Long story short, we started going to church again. I’d been raised in one, my wife was a fallen-away Irish-Catholic girl.
It was a small church, with a minister who was trying to shake things up. A totally preppie, square, narcissistic sociopath who wanted to pretend to be a revolutionary, preaching a radical idea that came straight from the human potential movement, that we could be more fully human if we lived lives of self-examination and saw no limits to our potential. And, oh yeah, God was down with that. Like totally.
Far out, man.
Of course, this scared the straight people who ran the little church, and they canned him. A few of us walked out in self-righteous protest and formed a house church. It took us a while to figure out that he was a fraud, too, a pied piper with a bible.
I’m almost to the angel.
My wife and I were leading a retreat at a Quaker retreat center in Richmond, Indiana. Nice place. Wonderful people. We were happy.
Our group that weekend were ruddy-faced, church-going farmers. Hog farmers. Hog farmers in my experience are some of the best people on the planet. Maybe they have to be, given the reaction they get when they tell people what they do. The jokes. They learn forgiveness.
But this was a good group. Honest and down-to-earth. Decent. Kind people. Open to learning something new.
So, I don’t know how to explain it more. The vibe was good. Good people gathering with a good purpose. Maybe that’s what called the angel.
I hope so. Because that’s what was supposed to happen. I’d just never seen it happen. Ever. Before or since. In any church. It’s why I don’t go any more, probably.
I stood unable to move for long moments. The air seemed to hum soundlessly. Space/Time rippled and peeled back the face of the universe I’d always known.
Tears streamed down my face. I felt the Presence was both aware of me and was too far above me to be able to notice me. Both at the same time. I did not hear a noise or a voice or see a burning bush.
I just stood there, mind naked and exposed, and the angel stood, wings spread to span the whole building, protecting.

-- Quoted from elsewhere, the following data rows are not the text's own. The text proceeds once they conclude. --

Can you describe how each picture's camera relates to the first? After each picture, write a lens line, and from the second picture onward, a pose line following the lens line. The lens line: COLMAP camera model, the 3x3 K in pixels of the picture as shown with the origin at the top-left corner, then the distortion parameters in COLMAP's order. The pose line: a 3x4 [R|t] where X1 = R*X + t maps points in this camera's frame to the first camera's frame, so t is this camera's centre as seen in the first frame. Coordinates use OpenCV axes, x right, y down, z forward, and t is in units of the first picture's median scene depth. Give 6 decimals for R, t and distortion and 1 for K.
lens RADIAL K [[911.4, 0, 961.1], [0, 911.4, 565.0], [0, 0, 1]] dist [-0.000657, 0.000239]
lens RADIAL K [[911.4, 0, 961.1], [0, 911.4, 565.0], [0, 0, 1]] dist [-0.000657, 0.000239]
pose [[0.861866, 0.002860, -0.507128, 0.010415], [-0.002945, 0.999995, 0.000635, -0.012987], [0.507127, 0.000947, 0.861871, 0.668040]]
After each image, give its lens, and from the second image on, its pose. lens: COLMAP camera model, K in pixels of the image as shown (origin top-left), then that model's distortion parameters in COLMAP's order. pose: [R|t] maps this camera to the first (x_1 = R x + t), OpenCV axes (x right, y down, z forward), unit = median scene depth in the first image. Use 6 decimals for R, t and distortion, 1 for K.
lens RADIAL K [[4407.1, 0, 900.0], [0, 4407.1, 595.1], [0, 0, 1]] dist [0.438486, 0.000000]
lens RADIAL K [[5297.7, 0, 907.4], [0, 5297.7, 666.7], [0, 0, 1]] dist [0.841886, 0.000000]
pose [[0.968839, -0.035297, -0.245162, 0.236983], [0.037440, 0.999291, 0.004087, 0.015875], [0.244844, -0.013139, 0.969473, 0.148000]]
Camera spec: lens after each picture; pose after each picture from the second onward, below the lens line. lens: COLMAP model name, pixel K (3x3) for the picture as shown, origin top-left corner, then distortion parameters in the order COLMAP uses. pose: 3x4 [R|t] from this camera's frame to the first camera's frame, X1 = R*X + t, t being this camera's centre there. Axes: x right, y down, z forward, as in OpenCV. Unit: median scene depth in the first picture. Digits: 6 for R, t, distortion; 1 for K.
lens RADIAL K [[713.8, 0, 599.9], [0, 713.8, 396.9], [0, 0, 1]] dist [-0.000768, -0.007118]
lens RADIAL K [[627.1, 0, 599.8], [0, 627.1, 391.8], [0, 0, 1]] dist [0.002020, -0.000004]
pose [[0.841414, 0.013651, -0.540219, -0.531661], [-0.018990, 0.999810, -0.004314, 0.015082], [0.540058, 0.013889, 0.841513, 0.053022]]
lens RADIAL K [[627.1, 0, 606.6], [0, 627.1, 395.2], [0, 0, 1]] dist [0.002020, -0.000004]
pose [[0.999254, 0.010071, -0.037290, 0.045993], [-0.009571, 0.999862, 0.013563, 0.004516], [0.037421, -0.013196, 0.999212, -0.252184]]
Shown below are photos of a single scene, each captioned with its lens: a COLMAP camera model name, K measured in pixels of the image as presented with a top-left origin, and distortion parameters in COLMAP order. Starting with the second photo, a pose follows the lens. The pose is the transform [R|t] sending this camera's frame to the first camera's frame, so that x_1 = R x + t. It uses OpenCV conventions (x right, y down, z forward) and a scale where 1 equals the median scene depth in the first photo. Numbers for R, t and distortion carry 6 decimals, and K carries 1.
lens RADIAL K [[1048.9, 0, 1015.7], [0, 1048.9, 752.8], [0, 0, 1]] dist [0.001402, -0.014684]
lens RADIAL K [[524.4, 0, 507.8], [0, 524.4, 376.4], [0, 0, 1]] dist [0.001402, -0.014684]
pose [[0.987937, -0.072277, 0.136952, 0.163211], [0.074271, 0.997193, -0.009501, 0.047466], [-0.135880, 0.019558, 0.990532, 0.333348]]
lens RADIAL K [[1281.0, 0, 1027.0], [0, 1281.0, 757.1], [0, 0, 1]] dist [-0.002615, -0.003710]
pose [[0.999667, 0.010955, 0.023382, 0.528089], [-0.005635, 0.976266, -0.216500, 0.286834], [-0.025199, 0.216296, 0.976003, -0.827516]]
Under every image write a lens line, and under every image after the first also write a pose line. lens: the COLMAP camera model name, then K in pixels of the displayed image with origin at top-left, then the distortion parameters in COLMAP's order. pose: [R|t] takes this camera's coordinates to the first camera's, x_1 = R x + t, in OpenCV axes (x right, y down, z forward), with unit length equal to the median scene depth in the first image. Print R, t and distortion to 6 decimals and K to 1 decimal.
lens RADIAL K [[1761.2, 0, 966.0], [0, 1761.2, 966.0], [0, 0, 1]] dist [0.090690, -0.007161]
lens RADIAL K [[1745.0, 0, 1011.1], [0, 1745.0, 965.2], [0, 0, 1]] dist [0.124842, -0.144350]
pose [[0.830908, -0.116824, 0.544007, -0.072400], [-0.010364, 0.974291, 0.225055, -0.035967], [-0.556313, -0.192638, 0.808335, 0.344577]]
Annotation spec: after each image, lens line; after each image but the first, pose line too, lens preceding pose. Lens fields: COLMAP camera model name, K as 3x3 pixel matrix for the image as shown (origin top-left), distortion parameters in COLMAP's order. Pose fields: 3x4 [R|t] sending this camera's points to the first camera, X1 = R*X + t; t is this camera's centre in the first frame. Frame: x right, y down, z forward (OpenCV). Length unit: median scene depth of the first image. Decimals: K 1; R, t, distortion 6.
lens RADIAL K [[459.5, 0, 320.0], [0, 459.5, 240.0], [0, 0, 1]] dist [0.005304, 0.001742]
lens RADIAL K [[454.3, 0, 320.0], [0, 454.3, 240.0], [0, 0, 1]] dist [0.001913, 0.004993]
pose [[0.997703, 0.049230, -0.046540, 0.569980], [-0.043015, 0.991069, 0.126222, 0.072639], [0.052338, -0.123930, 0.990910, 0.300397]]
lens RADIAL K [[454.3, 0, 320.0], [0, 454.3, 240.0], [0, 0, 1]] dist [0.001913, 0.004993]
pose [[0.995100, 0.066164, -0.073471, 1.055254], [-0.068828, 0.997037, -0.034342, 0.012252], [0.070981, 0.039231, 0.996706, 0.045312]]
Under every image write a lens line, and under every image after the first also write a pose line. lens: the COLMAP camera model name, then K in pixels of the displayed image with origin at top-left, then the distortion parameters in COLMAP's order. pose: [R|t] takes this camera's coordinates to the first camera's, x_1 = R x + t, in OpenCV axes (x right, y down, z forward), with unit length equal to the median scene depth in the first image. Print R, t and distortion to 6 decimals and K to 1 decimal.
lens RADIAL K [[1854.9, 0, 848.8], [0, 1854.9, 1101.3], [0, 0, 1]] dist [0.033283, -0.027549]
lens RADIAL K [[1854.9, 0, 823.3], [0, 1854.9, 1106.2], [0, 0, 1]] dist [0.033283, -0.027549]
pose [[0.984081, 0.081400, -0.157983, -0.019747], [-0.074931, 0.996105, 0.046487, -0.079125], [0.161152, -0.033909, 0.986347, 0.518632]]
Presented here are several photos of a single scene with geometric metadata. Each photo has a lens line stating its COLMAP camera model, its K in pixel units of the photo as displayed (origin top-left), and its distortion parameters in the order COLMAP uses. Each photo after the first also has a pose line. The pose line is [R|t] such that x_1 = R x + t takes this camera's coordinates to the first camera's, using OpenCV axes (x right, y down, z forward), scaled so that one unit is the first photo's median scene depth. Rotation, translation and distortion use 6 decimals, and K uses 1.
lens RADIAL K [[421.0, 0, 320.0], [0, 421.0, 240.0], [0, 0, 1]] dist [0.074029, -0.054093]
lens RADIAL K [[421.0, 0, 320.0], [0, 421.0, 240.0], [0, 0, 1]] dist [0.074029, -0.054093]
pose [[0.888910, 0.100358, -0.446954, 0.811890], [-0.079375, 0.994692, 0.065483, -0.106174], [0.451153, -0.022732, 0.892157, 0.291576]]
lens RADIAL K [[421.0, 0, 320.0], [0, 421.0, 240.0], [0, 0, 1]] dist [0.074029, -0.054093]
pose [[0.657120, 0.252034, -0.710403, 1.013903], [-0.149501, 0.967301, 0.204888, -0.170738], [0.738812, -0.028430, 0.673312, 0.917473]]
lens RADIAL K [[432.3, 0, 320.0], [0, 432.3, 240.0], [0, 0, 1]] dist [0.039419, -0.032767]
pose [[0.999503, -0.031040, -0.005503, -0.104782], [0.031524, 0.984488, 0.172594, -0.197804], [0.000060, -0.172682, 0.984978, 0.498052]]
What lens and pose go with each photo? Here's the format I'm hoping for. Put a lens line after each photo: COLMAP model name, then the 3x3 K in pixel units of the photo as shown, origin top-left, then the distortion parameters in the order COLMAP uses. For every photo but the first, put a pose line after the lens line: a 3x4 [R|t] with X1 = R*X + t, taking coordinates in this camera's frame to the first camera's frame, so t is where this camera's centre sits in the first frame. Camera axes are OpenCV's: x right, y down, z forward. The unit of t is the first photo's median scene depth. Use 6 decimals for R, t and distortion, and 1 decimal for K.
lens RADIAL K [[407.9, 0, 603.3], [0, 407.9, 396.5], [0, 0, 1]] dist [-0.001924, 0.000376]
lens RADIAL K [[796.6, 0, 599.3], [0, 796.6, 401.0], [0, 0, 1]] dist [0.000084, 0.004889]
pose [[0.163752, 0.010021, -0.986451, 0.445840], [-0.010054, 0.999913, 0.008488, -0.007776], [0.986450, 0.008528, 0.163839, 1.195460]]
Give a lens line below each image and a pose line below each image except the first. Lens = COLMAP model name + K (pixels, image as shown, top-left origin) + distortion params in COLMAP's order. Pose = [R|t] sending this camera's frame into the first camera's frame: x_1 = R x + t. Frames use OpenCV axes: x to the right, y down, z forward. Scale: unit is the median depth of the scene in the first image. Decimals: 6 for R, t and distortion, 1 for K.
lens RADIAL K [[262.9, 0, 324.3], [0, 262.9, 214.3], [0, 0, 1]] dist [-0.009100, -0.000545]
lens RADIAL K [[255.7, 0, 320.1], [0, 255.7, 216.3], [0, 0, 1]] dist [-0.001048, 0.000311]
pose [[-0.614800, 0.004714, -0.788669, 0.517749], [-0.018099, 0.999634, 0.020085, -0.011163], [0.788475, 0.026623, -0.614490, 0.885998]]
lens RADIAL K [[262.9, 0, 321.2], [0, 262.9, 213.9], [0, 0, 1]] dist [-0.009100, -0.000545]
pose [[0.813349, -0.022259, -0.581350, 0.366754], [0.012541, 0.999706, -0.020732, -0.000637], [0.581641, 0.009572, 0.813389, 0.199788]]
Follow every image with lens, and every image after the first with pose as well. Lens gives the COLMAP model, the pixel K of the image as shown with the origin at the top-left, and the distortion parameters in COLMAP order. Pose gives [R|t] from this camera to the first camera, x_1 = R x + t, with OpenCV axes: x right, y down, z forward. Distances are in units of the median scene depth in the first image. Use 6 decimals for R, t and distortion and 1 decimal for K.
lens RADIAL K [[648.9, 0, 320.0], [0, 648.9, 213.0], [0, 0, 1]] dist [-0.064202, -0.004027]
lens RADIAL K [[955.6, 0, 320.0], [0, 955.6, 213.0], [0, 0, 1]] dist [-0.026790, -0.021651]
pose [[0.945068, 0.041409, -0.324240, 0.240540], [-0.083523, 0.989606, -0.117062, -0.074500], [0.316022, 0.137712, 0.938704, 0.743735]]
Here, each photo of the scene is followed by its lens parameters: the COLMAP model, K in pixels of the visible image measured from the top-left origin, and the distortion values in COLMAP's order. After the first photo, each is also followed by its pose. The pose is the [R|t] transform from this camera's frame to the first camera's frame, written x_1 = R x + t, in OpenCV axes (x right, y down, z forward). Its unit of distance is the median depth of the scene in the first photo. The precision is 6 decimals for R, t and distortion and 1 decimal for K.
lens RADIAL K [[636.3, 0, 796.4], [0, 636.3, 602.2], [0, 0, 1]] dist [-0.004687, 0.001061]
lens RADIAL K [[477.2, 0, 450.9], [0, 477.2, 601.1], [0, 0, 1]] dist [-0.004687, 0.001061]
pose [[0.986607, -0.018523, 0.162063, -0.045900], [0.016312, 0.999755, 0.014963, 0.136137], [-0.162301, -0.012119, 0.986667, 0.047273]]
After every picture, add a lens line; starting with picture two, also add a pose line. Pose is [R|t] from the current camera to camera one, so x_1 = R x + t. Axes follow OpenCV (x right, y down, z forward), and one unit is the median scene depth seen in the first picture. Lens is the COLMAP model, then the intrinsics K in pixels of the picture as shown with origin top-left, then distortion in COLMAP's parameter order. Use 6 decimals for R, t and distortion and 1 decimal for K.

And after that, what more can you say on Good Friday?
What more can you say?
*Numinous /ˈnjuːmɨnəs/ is an English adjective, taken from the Latin Numen, and used by some to describe the power or presence of a divinity. The word was popularised in the early twentieth century by the German theologian Rudolf Otto in his influential book Das Heilige (1917; translated into English as The Idea of the Holy, 1923). The numinous experience also has a personal quality, in that the person feels to be in communion with a wholly other. The numinous experience can lead in different cases to belief in deities, the supernatural, the sacred, the holy and/or the transcendent.
The literature of religious experience abounds in references to the pains and terrors overwhelming those who have come, too suddenly, face to face with some manifestation of the mysterium tremendous, the Holy.